Tom Hanks in a scene from the movie.
Part of the problem lies with the character itself. He is a struggling but inherently good man. He never once flinches from taking on the responsibility of returning this girl to her family. A more interesting choice would have been some vacillation or even resentment with the charge or that his primary interest had been fiscal rather than altruistic. This would have provided contrast and allowed for more arc and texture. Hanks is never less than very good, but he doesn’t achieve the level of greatness we have seen in so much of his work.
Helena Zengel, as Johanna, is remarkable. Both rough and insightful, willful and cowed, we watch her watch the world. With a tragic history, she is as wounded as Kidd.
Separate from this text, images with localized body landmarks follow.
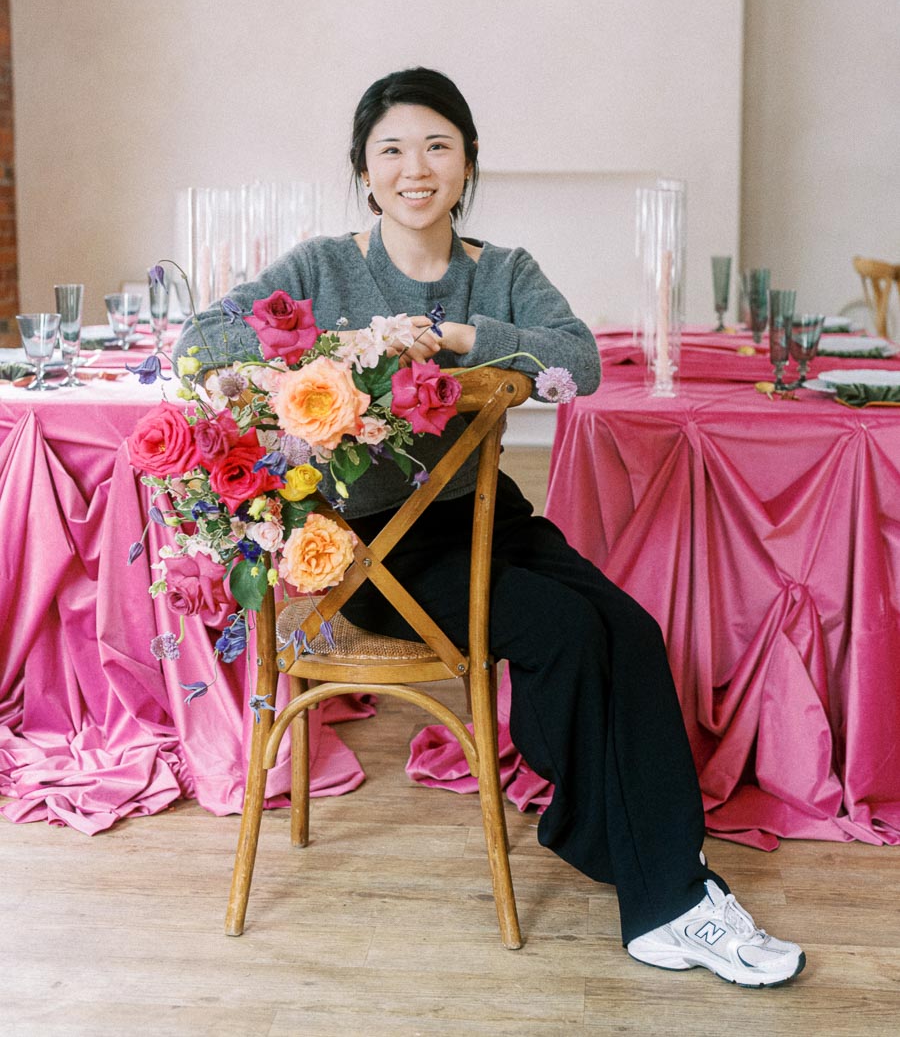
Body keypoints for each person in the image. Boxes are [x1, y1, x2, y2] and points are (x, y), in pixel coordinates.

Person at [176, 67, 805, 988]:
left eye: (438, 146)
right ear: (364, 169)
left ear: (468, 163)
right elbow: (202, 342)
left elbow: (579, 361)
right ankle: (668, 900)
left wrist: (460, 339)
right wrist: (347, 350)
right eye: (392, 150)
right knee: (563, 630)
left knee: (630, 629)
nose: (415, 168)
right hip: (375, 554)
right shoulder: (320, 266)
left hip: (487, 522)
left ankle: (639, 856)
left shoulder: (502, 271)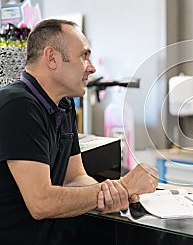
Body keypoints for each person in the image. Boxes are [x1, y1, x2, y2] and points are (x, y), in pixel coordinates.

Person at [0, 19, 158, 244]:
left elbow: (75, 176)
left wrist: (112, 193)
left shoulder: (63, 105)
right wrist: (124, 185)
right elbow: (41, 203)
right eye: (84, 56)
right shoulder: (17, 106)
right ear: (52, 58)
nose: (92, 67)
There is the spark of fire that never masks the deep pain. Greengrass has brought out a range of shades in her performance, enhancing a remarkable and burgeoning young talent.
Elizabeth Marvel is the hotel owner Mrs. Gannett who turns in a sensitive performance. She makes the most of her two brief scenes, reflecting both Kidd’s past and the world in which they live now.
The rest of the cast is not given a great deal to play. As Almay, who attempts to purchase the girl, Michael Angelo Covino represents pure evil. Likewise, Thomas Francis Murphy’s racist Mr. Farley makes a clear statement. Both do well in what are one-note roles.
In many ways, News of the World is a traditional western with all the standard expectations. It is episodic, stringing scene after scene, event after event. It is entertaining, but the whole is not greater than the sum of its parts. The journey is predictable, leading to a conclusion that mostly satisfies the need for a happy ending.